1) Suppose a Noiseless Binary Channel, who's input is reproduced exactly at the output. Let X be the transmitter and Y the receiver (i.e (X=0----->Y=0 and X=1-----> Y= 1))
I understand intuitively that the Information Channel Capacity is 1 bit, because any transmitted bit is received without error, hence one error free bit can be transmitted per use of channel.
And I understand almost completely from the math as to why it is 1.
I know that C=Max I(X;Y)= H(Y)-H(Y|X), where the conditional entropy is defined as H(Y|X)= Σ p(x)H(Y|X=x)
I understand that H(Y|X)=0 because If I know X therefore I know Y( in this case), hence there is no uncertainty. naturally C=Max I(X;Y)= H(Y)-H(Y|X), becomes C=Max I(X;Y)= H(Y) then H(Y) is max if it has a uniform distribution, which happens when p(x) is also uniform distribution, therefore, C= H(0.5,0.5)=1 bit
CONFUSION
when the Lecture video talks about the channel Capacity it does the following, C=Max I(X;Y)= H(Y)-H(Y|X), then it states that H(Y|X)= Σ p(x)H(Y|X=x) and that H(Y|X=x) is essentially H(1,0) ( I understand that H(1,0) =0) and the rest is the same as above, the part I am confused on is why does the notation change from conditional to Joint as well as why and how is one able to say that H(Y|X=x) is essentially H(1,0).

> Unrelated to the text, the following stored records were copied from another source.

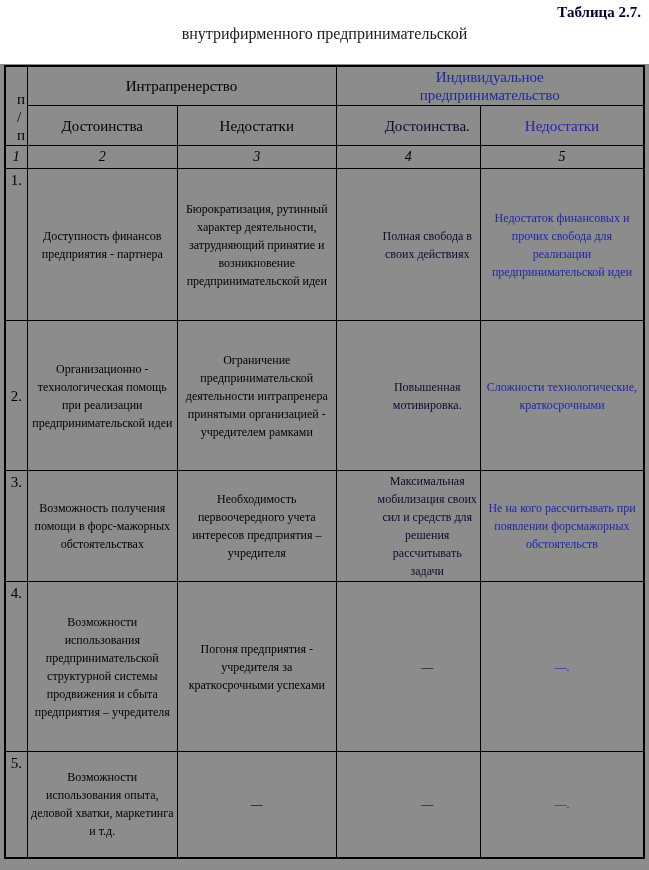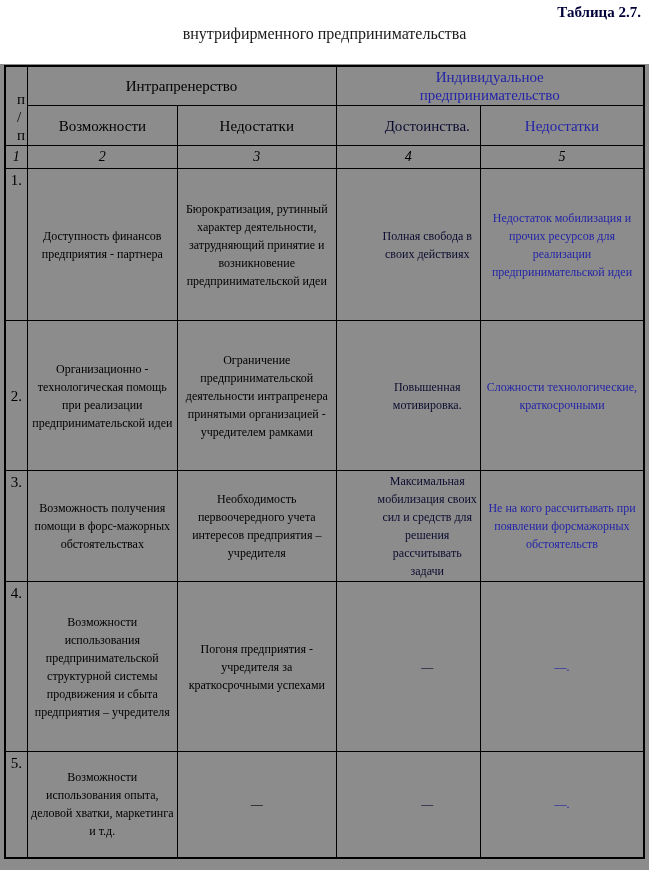--- a/index.html
+++ b/index.html
@@ -60,7 +60,7 @@
   <div class="title-area">
     <div class="doc-caption">Таблица 2.7.</div>
     <div class="table-title">
-      <div>внутрифирменного предпринимательства</div>
+      <div>внутрифирменного предпринимательской</div>
     </div>
   </div>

The notation being used is the following:
For any $0\leq p\leq 1$,
\begin{align} H(p,1-p)&= p\log\left(\frac{1}{p}\right)+(1-p)\log\left(\frac{1}{(1-p)}\right)\\ &=-\left(p\log(p)+(1-p)\log(1-p)\right) \end{align}
represents the binary entropy function, and not the joint entropy of $X$ and $Y$. The convention is that $0\log(0)=0$.
In this case, given $X=x$, $Y=x$ with probability $1$, and $Y=1-x$ with probability $0$. Thus, $p=1$ and $1-p=0$.